EIXO TEMÁTICO: EIXO TEMÁTICO 2 — Atenção Primária e Políticas Estratégicas: Integração com a RAS para Construção de Cuidado com Equidade

CATEGORIA: Município – Experiências desenvolvidas na gestão ou nos serviços de saúde municipais.

PROGRAMA RIACHO SEM OBESIDADE INFANTIL: UMA ESTRATÉGIA DE PROMOÇÃO À SAÚDE DAS CRIANÇAS.

Rejeitado

ID: 4365

Autores

Autor Principal: Diêgo Edmilson de Miranda
Coautores:

  1. Raul César Tabosa, Gabriela Martins Bezerra, Ieda Rodrigues de Freitas e Eliane Braz da Silva Arruda.


Período de Realização

O trabalho foi realizado entre janeiro de 2022 a dezembro de 2024.

Objeto da Experiência

Avaliar todas as crianças menores de 10 anos do município, fornecendo atendimentos individualizado para aquelas com sobrepeso e obesidade na APS.

Objetivos

Fornecer atendimento para crianças menores de 10 anos com sobrepeso e obesidade na APS, para tratar os desequilíbrios nutricionais, assim como diminuir a incidência de doenças crônicas degenerativas relacionadas, e reduzir gastos públicos com tratamentos de média e alta complexidade.

Descrição da Experiência

O público alvo incluí as crianças de até 10 anos residentes no município nas zonas urbana e rural.
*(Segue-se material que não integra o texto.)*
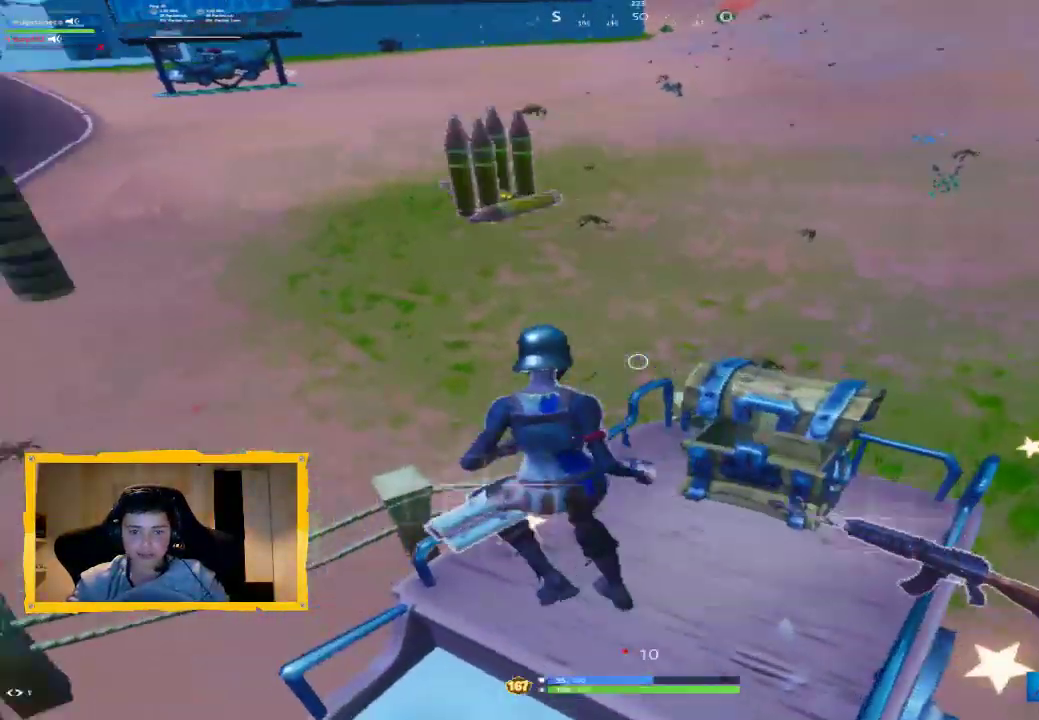
{"buttons": [], "left_stick": "down-right", "right_stick": "right", "events": [[133, "left_stick", "down-right"], [167, "right_stick", "center"], [267, "right_stick", "right"], [367, "R1", "down"], [500, "R1", "up"]]}
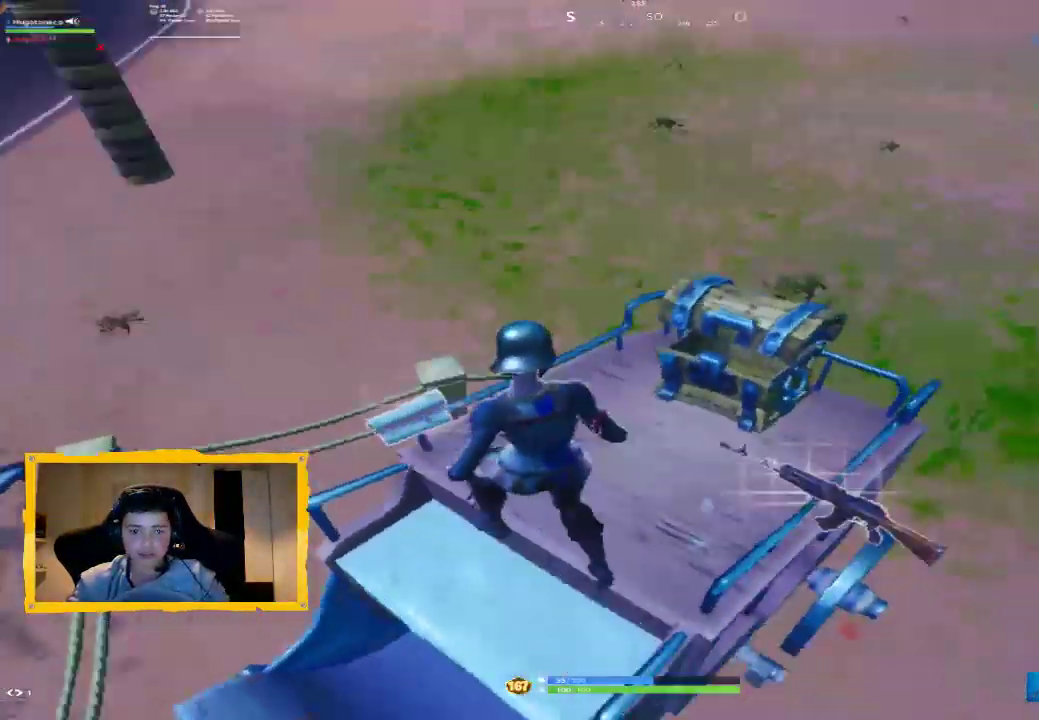
{"buttons": [], "left_stick": "up-right", "right_stick": "up", "events": [[133, "left_stick", "up-right"], [167, "right_stick", "center"], [200, "R1", "down"], [300, "right_stick", "up-right"], [333, "R1", "up"], [467, "right_stick", "up"]]}
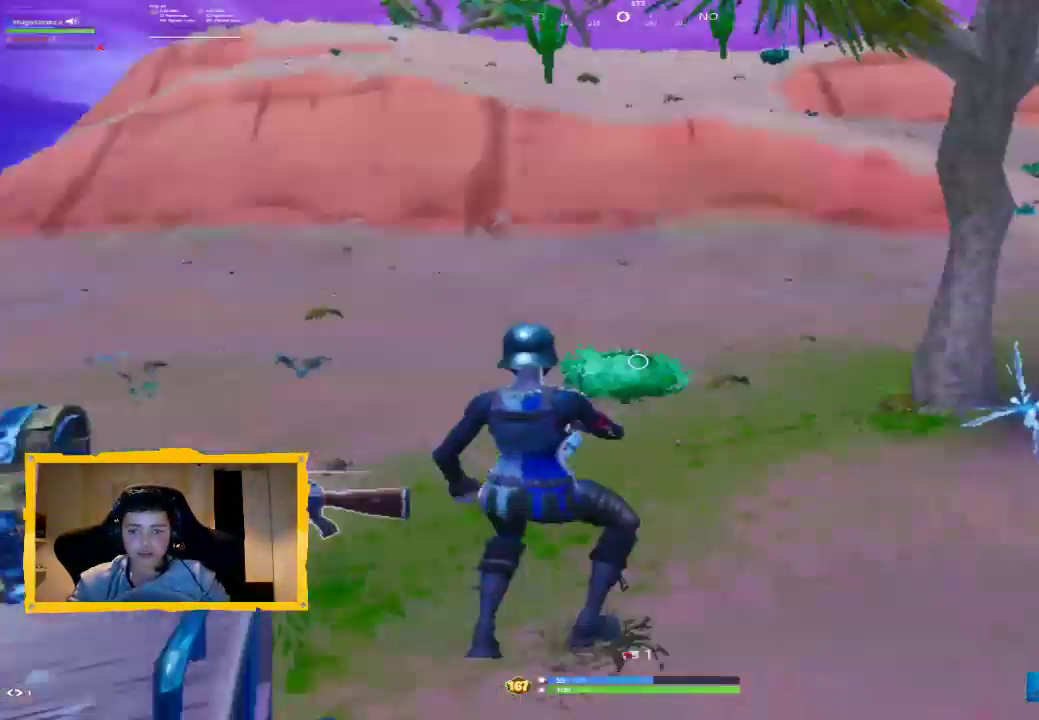
{"buttons": ["R1"], "left_stick": "up-right", "right_stick": "right", "events": [[67, "right_stick", "center"], [100, "left_stick", "up"], [200, "TRIANGLE", "down"], [267, "TRIANGLE", "up"], [267, "left_stick", "up-right"], [433, "right_stick", "right"], [500, "R1", "down"]]}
O cronograma das atividades incluiu avaliação nutricional através do IMC e atendimento ambulatorial na APS dos acometidos com sobrepeso/obesidade. As avaliações infantis ocorreram nas escolas municipais, já os atendimentos ambulatoriais foram realizados nas UBS’s através de encaminhamento da própria equipe e/ou pela demanda espontânea.

Resultados

A amostra avaliada no público de 0 a 5 anos foi de 1.182 crianças através do IMC, evidenciaram uma prevalência de 17,77% em 2022, 18,02% em 2023 e 16,65% em 2024 de sobrepeso e obesidade. Já as crianças de 5 a 10 anos (989 amostras) a incidência de sobrepeso e obesidade foi de 35,89%, em 2023 esse índice foi de 34,13% de 964 avaliações, e em 2024 foi de 31,49% de 997 avaliações, mostrando uma diminuição de sobrepeso e obesidade nessa faixa etária.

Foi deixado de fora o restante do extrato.